Reader’s Rating: 2 / 5
i have only read the exerpt in vanity honest magazine- bu it was probably the best article i have read in ages-it kept me up way beyond my bedtime. its fascinating to learn of the ins and outs of these women’s like lives and how they intersected with eachother.loved hearing about joni mitchell and her likes and what song was written for who-can’t wait to recieve my book and get the whole tale! if you like the composition of these women- you will like this book!
Reader’s Rating: 5 / 5
I sent this as a gift to a young woman of the appropriate generation who permanently adored the very girls like them. She was extremely disappointed and felt that the leader was not at all a girl like them and didn’t start to know either the composition or the entire generation.
Reader’s Rating: 2 / 5
This biography lists Cat Steven’s song “Wild World” as “WIDE World.” Errors such as this in a book about musicians is indefensible.
Aside from that, the first half of this book is a pretty excellent read, although the leader subjects the reader to an exhaustive amount of footnotes, most of which are irrelevent. She did not interview Joni Mitchell or Carole King for this book which is truly a bring shame on; as a result, Carly Simon ends up being the most developed character in this study – unfortuately, she’s the least appealing of the three. Simply place, Carly Simon does not deserve the respect afforded King or Mitchell. Her songs are mediocre, at best, and are not regarded, in any circle that I know of, as having the intellectual weight or past signficance as the additional two. I question the leader’s choice to lump these three rather disparate artists together.
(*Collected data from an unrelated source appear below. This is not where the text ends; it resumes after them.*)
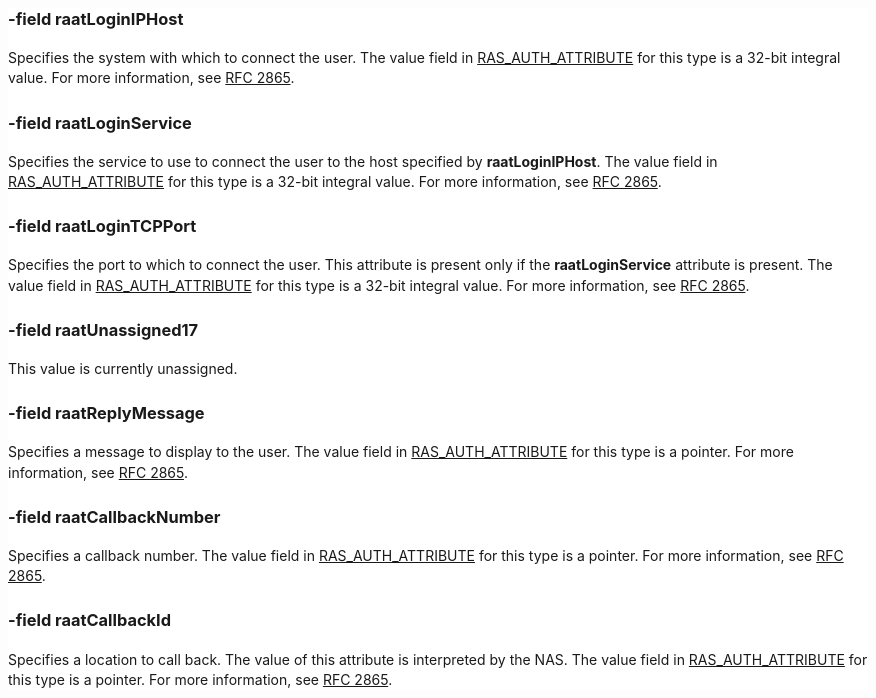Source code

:
### -field raatLoginIPHost

Specifies the system with which to connect the user. The value field in 
<a href="https://msdn.microsoft.com/36659154-de2b-4a94-b25e-b731a4ef9d99">RAS_AUTH_ATTRIBUTE</a> for this type is a 32-bit integral value. For more information, see 
<a href="Http://go.microsoft.com/fwlink/p/?linkid=84055">RFC 2865</a>.


### -field raatLoginService

Specifies the service to use to connect the user to the host specified by <b>raatLoginIPHost</b>. The value field in 
<a href="https://msdn.microsoft.com/36659154-de2b-4a94-b25e-b731a4ef9d99">RAS_AUTH_ATTRIBUTE</a> for this type is a 32-bit integral value. For more information, see 
<a href="Http://go.microsoft.com/fwlink/p/?linkid=84055">RFC 2865</a>.


### -field raatLoginTCPPort

Specifies the port to which to connect the user. This attribute is present only if the <b>raatLoginService</b> attribute is present. The value field in 
<a href="https://msdn.microsoft.com/36659154-de2b-4a94-b25e-b731a4ef9d99">RAS_AUTH_ATTRIBUTE</a> for this type is a 32-bit integral value. For more information, see 
<a href="Http://go.microsoft.com/fwlink/p/?linkid=84055">RFC 2865</a>.


### -field raatUnassigned17

This value is currently unassigned.


### -field raatReplyMessage

Specifies a message to display to the user. The value field in 
<a href="https://msdn.microsoft.com/36659154-de2b-4a94-b25e-b731a4ef9d99">RAS_AUTH_ATTRIBUTE</a> for this type is a pointer. For more information, see 
<a href="Http://go.microsoft.com/fwlink/p/?linkid=84055">RFC 2865</a>.


### -field raatCallbackNumber

Specifies a callback number. The value field in 
<a href="https://msdn.microsoft.com/36659154-de2b-4a94-b25e-b731a4ef9d99">RAS_AUTH_ATTRIBUTE</a> for this type is a pointer. For more information, see 
<a href="Http://go.microsoft.com/fwlink/p/?linkid=84055">RFC 2865</a>.


### -field raatCallbackId

Specifies a location to call back. The value of this attribute is interpreted by the NAS. The value field in 
<a href="https://msdn.microsoft.com/36659154-de2b-4a94-b25e-b731a4ef9d99">RAS_AUTH_ATTRIBUTE</a> for this type is a pointer. For more information, see 
<a href="Http://go.microsoft.com/fwlink/p/?linkid=84055">RFC 2865</a>.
Most disappointing, is that once these women reach the age of 40, the book seems to peter out. Although the leader laments the treatment of female artists once they reach middle age, she neverhteless seems to dismiss them herself. They seem to fade into charity work and grandmotherhood which is unfair. My additional criticism is that too much focus is placed on the men with whom these women became linked; I doubt a book about male musicians would include exhaustive analysis of their wives and girlfriends. On a positive note, I did sense that the leader has a deep respect for the composition of Joni Mitchell which is evident in the lenghthy passages regarding her songs, her writing process, and the events of her life which shaped her art. This, alone, is worth the read.
Reader’s Rating: 3 / 5
Loved the concept, insight, theme matter but the writing left so much to be desired. I also failed to appreciate the writer’s cultural references. This could have been a really wonderful book if it was written less like a technical paper. Felt like a mandatory book to be read in a Women’s Studies class…yikes.